# pecan wood



## woodknots (Mar 12, 2008)

has anyone ever used pecan for any projects? I just received about 200bf to 300bf some as wide as 20". was wondering how hard to work


----------



## MichaelR (Oct 1, 2011)

Easy cutting/planing/drilling/carving. Has the tendency to blotch like pine when stained. I like it for smaller projects. Cutoffs make a great burning wood for your smoker. My BIL uses it exclusively in his Big Green Egg and I'll put his ribs and brisket up against anybody's.


----------



## WDHLT15 (Aug 15, 2011)

I have cut a lot of pecan. It is very hard. Rough on your saw blades and knives. Beautiful wood. I have some for sale if anyone needs some. $3.00/BF.


----------



## Jeff28078 (Aug 27, 2009)

I second Wood-Mizer's opinion. It's very hard, dense and heavy and will splinter easily if your tools aren't sharp. But it's beautiful when finished. It's the same species as hickory.


----------



## RogerM (Oct 31, 2011)

I have used pecan on several projects and can confirm the comments above. It is an open grained wood and does not take oil based stain (such as Minwax) well. Water based dyes (such as Moser) work extremely well on it and offers a lot of color variations. The projects in the photos below were done using Mosers Medium walnut water soluable dye followed by a sealer and polyurethane.


----------



## woodknots (Mar 12, 2008)

thanks for the info


----------



## WDHLT15 (Aug 15, 2011)

Awesome chest!


----------



## fge (Sep 8, 2008)

We build kitchens out of hickory / pecan a lot and we never stain the wood. There is too much loss in natural beauty when stain application is utilized. I have stained hickory one time and the stain actually neutralized the beauty of the wood, bringing the finished product from what would have been excellent down to what I considered average. Now we never stain hickory, if a customer is looking for a stained finish I will steer them away from hickory.

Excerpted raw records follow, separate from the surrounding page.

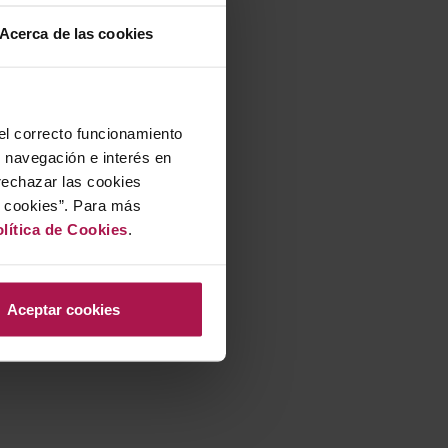
Acerca de las cookies
 el correcto funcionamiento
u navegación e interés en
rechazar las cookies
r cookies”. Para más
lítica de Cookies
.
Aceptar cookies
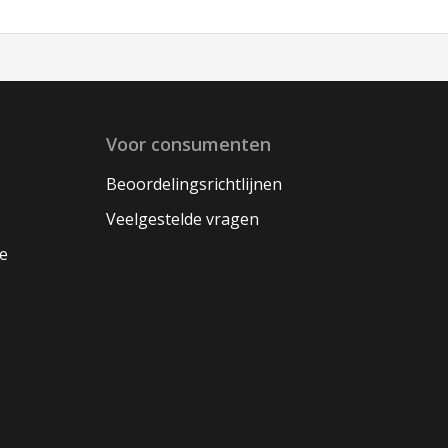
Voor consumenten
Beoordelingsrichtlijnen
Veelgestelde vragen
oe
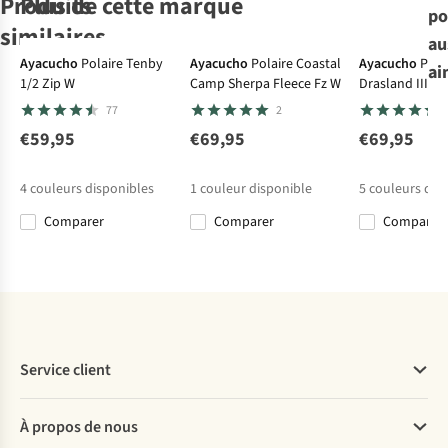
Produits
Plus de cette marque
po
similaires
au
Ayacucho
Polaire Tenby
Ayacucho
Polaire Coastal
Ayacucho
Pola
ai
1/2 Zip W
Camp Sherpa Fleece Fz W
Drasland III
Brunotti
Brunotti
Brunotti
Brunotti
Polaire
Polaire
Polaire
77
2
Heronne
Polaire Misma
Heronne
Heronne
Women Fleece
€59,95
€69,95
€69,95
22
22
22
€44,99
€34,99
€44,99
€44,99
4
couleurs disponibles
1
couleur disponible
5
couleurs dis
Comparer
Comparer
Comparer
%
Comparer
Comparer
Comparer
Comparer
Service client
Questions fréquentes
À propos de nous
Commander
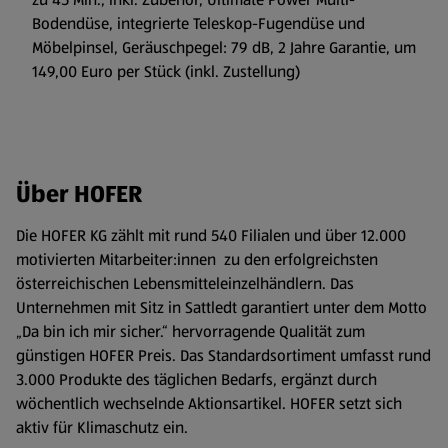
Bodendüse, integrierte Teleskop-Fugendüse und
Möbelpinsel, Geräuschpegel: 79 dB, 2 Jahre Garantie, um
149,00 Euro per Stück (inkl. Zustellung)
Über HOFER
Die HOFER KG zählt mit rund 540 Filialen und über 12.000
motivierten Mitarbeiter:innen zu den erfolgreichsten
österreichischen Lebensmitteleinzelhändlern. Das
Unternehmen mit Sitz in Sattledt garantiert unter dem Motto
„Da bin ich mir sicher.“ hervorragende Qualität zum
günstigen HOFER Preis. Das Standardsortiment umfasst rund
3.000 Produkte des täglichen Bedarfs, ergänzt durch
wöchentlich wechselnde Aktionsartikel. HOFER setzt sich
aktiv für Klimaschutz ein.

As for Hickory or Pecan, as mentioned, it is very hard. Sharp blades is recommended and when shaping with less then 5 hp you would want to consider multiple passes. Have fun wood working!


----------



## danr (Sep 5, 2009)

Hi Jeff,

Yes I have made several projects with pecan/hickory. One project was an entire wall built in consisting of shelves and a high, pool table viewing seat/bench with drawers underneath. I was fortunate enough find some really intersting grain/figure. Pecan can somtimes be a bit un-interesting in terms of grain pattern and color in my opinion.

It is not too bad to work with. Although it seemed like it may be a bit prone to splitting I can say that I did not experience that. I also did not have any issues with staining but I used a very light tone to make the grain pop a bit. I think Pecan lends itself very well to furniture styles that I would call slightly on the "rustic" side (again my opinion). Enjoy your Pecan.


----------



## TCCcabinetmaker (Dec 14, 2011)

Yes, I have used pecan, if you look in my projects, you can see a kitchen I did with pecan. It is hard and it is brittle, it's in the hickory family, and it works very similiarly, only it's just a little denser.
I had no problems staining it, but I use a pigment stain such as cabot over the dye stain such as minwax… Actually I'll use the pigments over that type of dye stain any day of the week.

A good saw blade will have no difficulty with cutting the wood, but be prepared to sharpen chisels, planer blades and so on. There will be times it will be easier to plane and scrape this wood rather than sand, though I recomend you sand afterwords just the same for stain regularity.


----------



## WDHLT15 (Aug 15, 2011)

It moves a lot, too, so make sure it is dry and and in equilibrium with the end use environment.


----------



## kathiiford (Jun 5, 2012)

Pecan is a deciduous shrub with the natural name of Carya illinoinensis. Pecan wooden is recognized as a close-grained wooden. They are a mild reddish-brown wooden with infrequent darkish lines.


----------



## WDHLT15 (Aug 15, 2011)

It is not a shrub, at least not in Georgia!


----------